• [Data provided]:
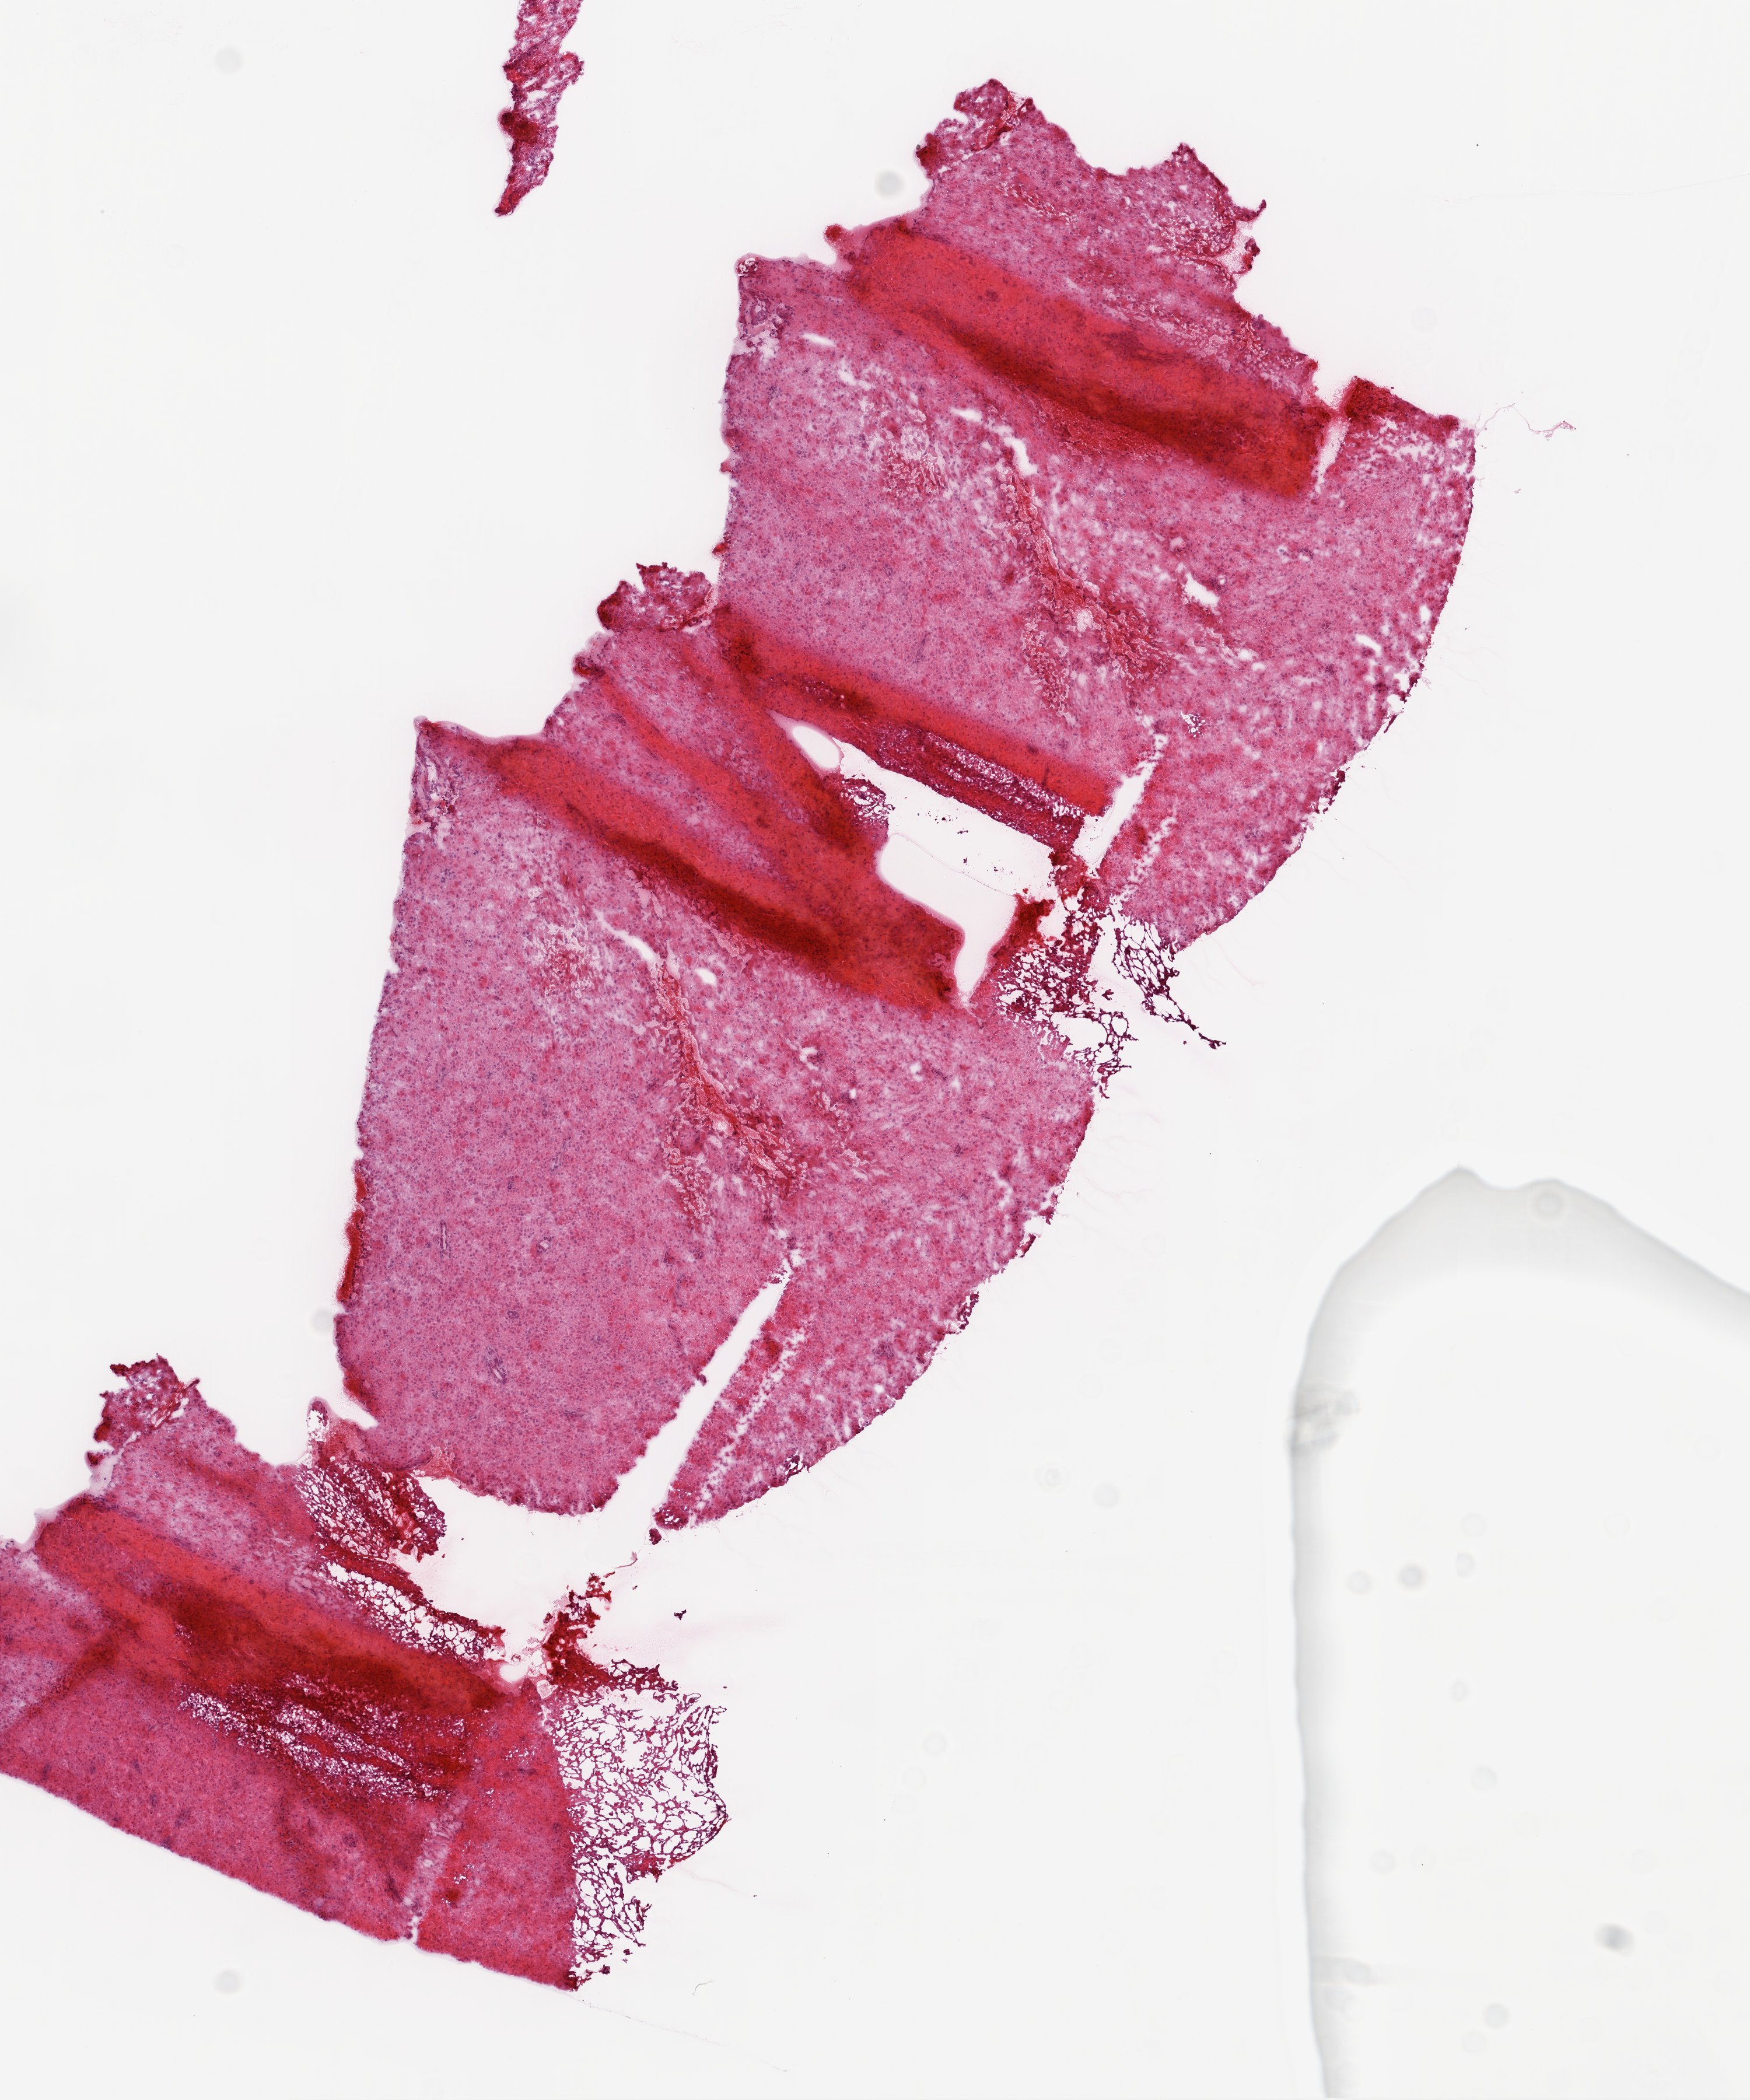
Digitized H&E-stained tissue section (whole slide), low-resolution overview of the scanned area, about 6.0 x 7.2 mm (slide scanned at 20x). Slide review estimates, as recorded: tumour cells 90%, tumour nuclei 95%, normal cells 0%, stromal cells 0%, necrosis 10%.
Specimen: frozen section; sample: primary tumour, brain.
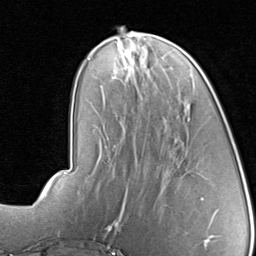
Breast MRI, one axial slice; position 32 of 80 along the scan axis; cropped to one breast; dynamic contrast-enhanced series, time point 2 of 8 at this slice position (early post-contrast); 1.5 T; TE 1.7 ms, TR 4.5 ms; 256 × 256 image matrix. Female patient.
Annotated regions visible in this slice (semi-automatically segmented with operator editing):
- enhancing-tissue mask used for the functional tumour volume (all voxels passing the contrast-enhancement thresholds inside the analysis volume; usually the tumour): box from (x=118, y=42) to (x=126, y=69) px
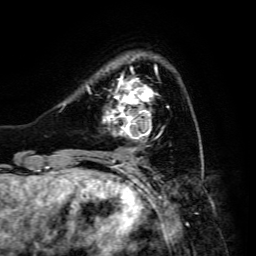
Breast MRI, one axial slice; slice 36 of 134 in the series (ordered by position); cropped to one breast; dynamic contrast-enhanced series, time point 2 of 6 at this slice position (early post-contrast); 3 T; TE 4.7 ms, TR 8.9 ms; 1.2 mm slice thickness; 256 × 256 image matrix. Female patient.
Outlined on this slice (semi-automatically segmented with operator editing):
- enhancing-tissue mask used for the functional tumour volume (all voxels passing the contrast-enhancement thresholds inside the analysis volume; usually the tumour): bounding box <103,70,169,140> (left, top, right, bottom; pixels)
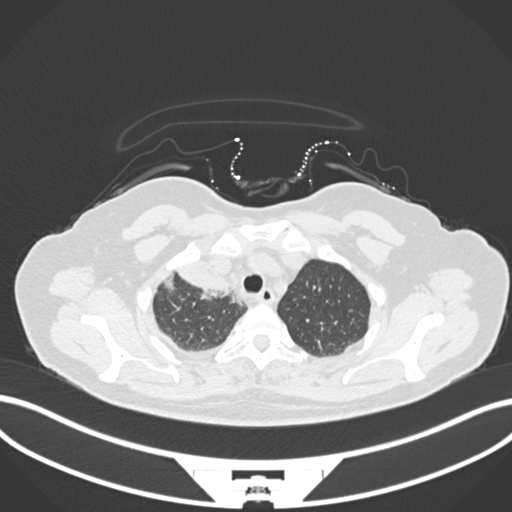
Chest CT, one axial slice; slice 142 of 172 in the series (ordered by position); 120 kVp; lung window (W 1500 / L -600 HU); 512 × 512 image matrix. Female patient, age 52 years. From the clinical record (not read from this slice): clinical TNM (as recorded): T3 N1 M1.
Annotated regions visible in this slice (bounding box drawn by a radiologist):
- lung tumour (recorded histology: adenocarcinoma): bounding box [x1, y1, x2, y2] px = [174, 262, 235, 300]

• [Task instructions]:
Using the records above, copy all lines that include the word "enhancement".

• [Solution for this problem]:
- enhancing-tissue mask used for the functional tumour volume (all voxels passing the contrast-enhancement thresholds inside the analysis volume; usually the tumour): box from (x=118, y=42) to (x=126, y=69) px
- enhancing-tissue mask used for the functional tumour volume (all voxels passing the contrast-enhancement thresholds inside the analysis volume; usually the tumour): bounding box <103,70,169,140> (left, top, right, bottom; pixels)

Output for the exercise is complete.